The agency’s string of dubious recent claims may be part of an effort to re-write history to cover for their problematic response to the pandemic.
“Unfortunately, the EDD has been more interested in protecting their image than giving the rest of us accurate and timely information.,” said Assemblyman Jim Patterson, (R-Fresno). “The best information we get comes from the constituents themselves. They are the ones who tell us what is actually going on at the EDD because they are living with the repercussions of this failed agency.”
How the EDD has stumbled so badly during the pandemic is clear to most observers; why, on the other hand, may be more complicated and tied to the internal culture of the agency.
Despite using an ancient computer system, risk experts say the fraud aspect of the agency’s problems could have been solved in less than a week and more than a year ago.
“The identity verification piece is a ‘bolt-on’ that could have been added to the current system in four days,” said cyber-security expert Haywood Talcove, CEO of LexisNexis Risk Solutions Government. “They just don’t seem to care.”
Talcove points out that the agency has never had actual “imposter fraud” security system even before the pandemic. The company that once handled EDD’s security (before being let go last summer for “lack of funding”) was tasked with performing only “post determination” security checks which only investigates possible case of fraud of cases already in the system. This system did not, however, do anything on the “front end” of the process, allowing practically anyone to gain entry to the system (the task ID.me is performing now).

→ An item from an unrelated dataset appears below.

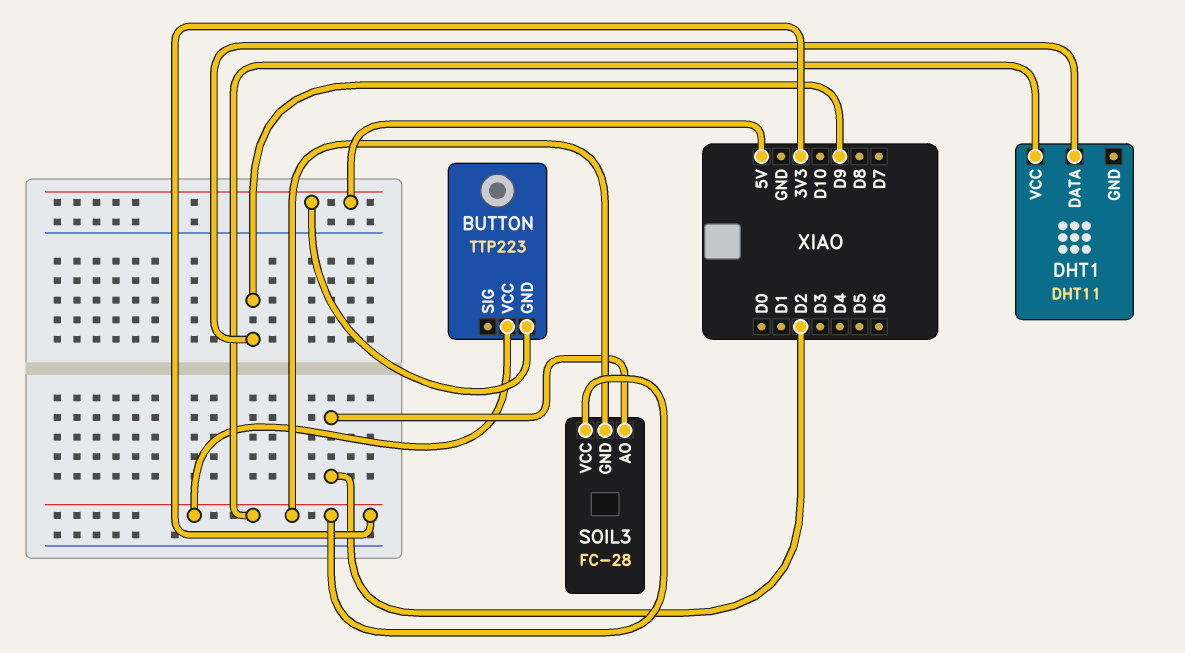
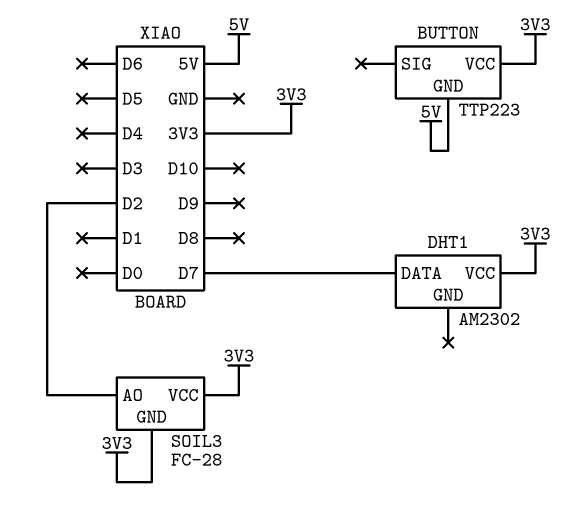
DHT1: DHT11 -> AM2302
DHT1 pin DATA: D9 -> D7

“They have a mind set that there was no fraud and that they were doing a great job, but they could not have even known it was a problem before because they had no way to detect it,” Talcove said. He added that even now there does not seem to be a sense of urgency about the issue as more than 11,000 real and verifiable identities that could be used to defraud the EDD were still available on the dark web for purchase for $15 each.
The mis-information, poor communication, miserable claimant services, and fraud issues associated with the EDD have earned the ire of legislators on both sides of the aisle.
“Throughout the pandemic, EDD has incorrectly frozen thousands of Californian’s accounts while allowing prisoners to incorrectly access benefits,” said Assemblyman Rudy Salas, (D-Bakersfield).
Salas authored bill AB 56, instituting fraud protection and prevention measures, that, like numerous other agency reform-related bills, received bipartisan support. “We are sending a clear message to EDD that serious reforms are needed so these problems never occur again,” Salas said.
Nielsen also cites broad-based support for a number of bills and hopes his Senate Bill 232, which looks to implement the recommendations of the State Auditor, will begin the process of implementing a “top to bottom statutory change” to the agency.
Both Nielsen and Talcove say that a lack of leadership on addressing the EDD’s myriad troubles is part of the problem and slowing the pace of reform.
‘It’s not a priority of the governor,” said Nielsen. ‘He’s only given it lip service, if even that.”
Governor Newsom’s office did not respond to a request for comment.